The projected sailing-yacht order book of 19 deliveries for 2019 looks more than healthy when compared to recent years and, if achieved, will be the highest number in one year since 2012, when the market was still enjoying a high number of pre-global financial crisis orders. This could be explained by increased movement on the second-hand sailing yacht market over the past two to three years, resulting in a lack of inventory, pushing sailing-yacht clients to look towards new builds instead.

However, it is worthwhile to consider the projected delivery numbers with a critical eye. If we look more closely at individual deliveries scheduled for 2019, a significant portion are in build at unestablished, one-off shipyards, which raises doubts as to whether the 19 deliveries will actually materialise. Historically, these yards are more likely to experience financial or operational difficulties in delivering projects on time, if at all. For example, the one delivery on the order books for 2021 is the 141m Dream Symphony project in build at Dream Ship Victory shipyard in Bozburun, Turkey. However, when the project was first announced, the delivery date was scheduled for 2019. Therefore, these numbers might be skewing the sailing-yacht order book to suggest it is on more of a comeback than it actually is.
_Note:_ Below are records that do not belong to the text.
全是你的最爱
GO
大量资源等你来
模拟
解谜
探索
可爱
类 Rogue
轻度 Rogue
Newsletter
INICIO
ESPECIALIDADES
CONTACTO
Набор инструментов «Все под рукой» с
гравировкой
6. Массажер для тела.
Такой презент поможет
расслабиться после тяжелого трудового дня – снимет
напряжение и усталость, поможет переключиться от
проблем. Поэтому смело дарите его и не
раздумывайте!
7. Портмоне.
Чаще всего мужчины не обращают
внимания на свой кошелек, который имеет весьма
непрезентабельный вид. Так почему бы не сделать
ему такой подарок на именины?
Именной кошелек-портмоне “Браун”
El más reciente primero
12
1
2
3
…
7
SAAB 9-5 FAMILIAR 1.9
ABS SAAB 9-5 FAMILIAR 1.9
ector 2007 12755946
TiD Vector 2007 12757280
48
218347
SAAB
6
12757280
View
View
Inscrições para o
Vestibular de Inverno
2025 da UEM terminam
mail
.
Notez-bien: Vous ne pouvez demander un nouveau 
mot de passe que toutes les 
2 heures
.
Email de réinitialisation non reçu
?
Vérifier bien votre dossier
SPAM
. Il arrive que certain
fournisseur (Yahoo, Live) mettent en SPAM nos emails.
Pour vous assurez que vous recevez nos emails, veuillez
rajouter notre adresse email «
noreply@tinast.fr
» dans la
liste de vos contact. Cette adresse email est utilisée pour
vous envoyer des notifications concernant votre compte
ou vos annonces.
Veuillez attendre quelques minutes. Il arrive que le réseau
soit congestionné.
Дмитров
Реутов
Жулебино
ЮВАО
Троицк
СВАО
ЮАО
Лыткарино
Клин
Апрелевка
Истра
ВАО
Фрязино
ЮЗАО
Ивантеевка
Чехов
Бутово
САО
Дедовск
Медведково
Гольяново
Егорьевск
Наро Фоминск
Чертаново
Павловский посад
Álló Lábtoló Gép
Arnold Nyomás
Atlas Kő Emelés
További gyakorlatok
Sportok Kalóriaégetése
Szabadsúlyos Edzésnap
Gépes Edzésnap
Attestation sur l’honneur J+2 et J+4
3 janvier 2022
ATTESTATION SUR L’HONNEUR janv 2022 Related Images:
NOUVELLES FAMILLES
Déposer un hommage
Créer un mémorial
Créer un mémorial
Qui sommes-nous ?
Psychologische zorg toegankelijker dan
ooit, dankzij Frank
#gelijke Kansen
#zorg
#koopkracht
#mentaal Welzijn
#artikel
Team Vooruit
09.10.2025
In last year's The Superyacht Annual Report: New Build 2017 sailing-yacht market analysis, it was predicted, based on previous years’ growth, that the sailing yacht fleet would continue to experience a 1.9 per cent year-on-year growth – meaning 986 yachts in 2018, 1,015 in 2019 and 1,025 by the end of 2020. Based on the current numbers in the order book, the sailing-yacht market is on track to achieve this, which confirms that the market is on a modest upward trajectory, and it is expected that more orders will come in 2019 to bolster the order book for 2020, 2021 and beyond. 
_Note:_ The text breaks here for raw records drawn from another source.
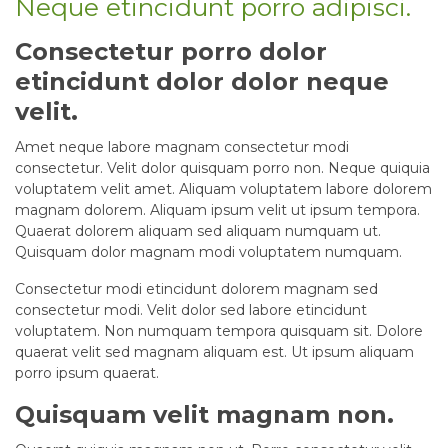
Neque etincidunt porro adipisci.
Consectetur porro dolor
etincidunt dolor dolor neque
velit.
Amet neque labore magnam consectetur modi
consectetur. Velit dolor quisquam porro non. Neque quiquia
voluptatem velit amet. Aliquam voluptatem labore dolorem
magnam dolorem. Aliquam ipsum velit ut ipsum tempora.
Quaerat dolorem aliquam sed aliquam numquam ut.
Quisquam dolor magnam modi voluptatem numquam.
Consectetur modi etincidunt dolorem magnam sed
consectetur modi. Velit dolor sed labore etincidunt
voluptatem. Non numquam tempora quisquam sit. Dolore
quaerat velit sed magnam aliquam est. Ut ipsum aliquam
porro ipsum quaerat.
Quisquam velit magnam non.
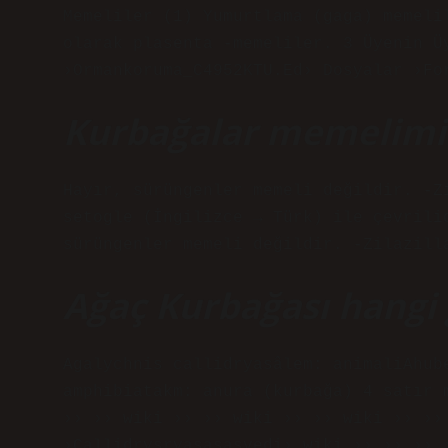
Memeliler (1) Yumurtlama (gaga) memeli
olarak plasenta -memeliler. 3 Üyenin Ü
›Ormankoruma_C4952KTU.Ed› Dosyalar ›Fo
Kurbağalar memelimid
Hayır, sürüngenler memeli değildir. -Z
setogle (İngilizce → Türk) ile çevrili
sürüngenler memeli değildir. -Zilazill
Ağaç Kurbağası hangi 
Agalychnis callidryasâlem: animaliAhub
amphibiatakm: anura (kurbağa) 4 satır 
›› ›› wiki ›› ›› wiki ›› ›› wiki ›› ››
›Callidrysryasasasvedi› wiki ›› ›› ›› 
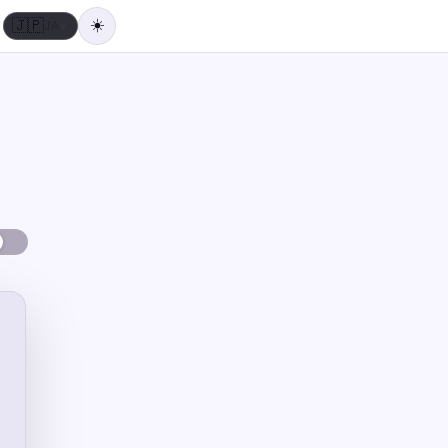
🇯🇵
▾
JA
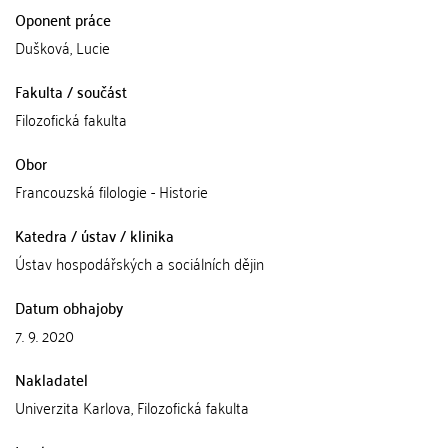
Oponent práce
Dušková, Lucie
Fakulta / součást
Filozofická fakulta
Obor
Francouzská filologie - Historie
Katedra / ústav / klinika
Ústav hospodářských a sociálních dějin
Datum obhajoby
7. 9. 2020
Nakladatel
Univerzita Karlova, Filozofická fakulta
Over the many years of studying the ups and downs of the sailing-yacht market, it has become apparent that the sector is increasingly hard to analyse. With more and more custom motoryacht builders building large, bespoke sailing yacht projects, such as Oceanco’s 2018 delivery of Black Pearl, these one-off orders can skew the data to create a false perception of the market.

If we look at the order book based on size, it is evident that the 30-40m sector that has historically bolstered the market is gradually giving way to the 40-60m sector, which has had more orders in recent years. However, 2019 shows significant increases in both sectors and, in 2021, an 81m project will be delivered by Royal Huisman – the first delivery in the 60-90m segment since 2016.

The sailing-yacht market is still dominated by a handful of established sailing-yacht builders: the only yards that have delivered more than five sailing yachts over the past five years are Southern Wind, Royal Huisman and Baltic Yachts. In contrast, over the same period, 22 yards have made only one sailing-yacht delivery. While this number of one-off builders is gradually decreasing as the market consolidates (the 2017 report showed that 28 builders had made only one delivery in the past five years), this statistic remains challenging for builders trying to maintain a steady flow of orders from fewer prospective clients.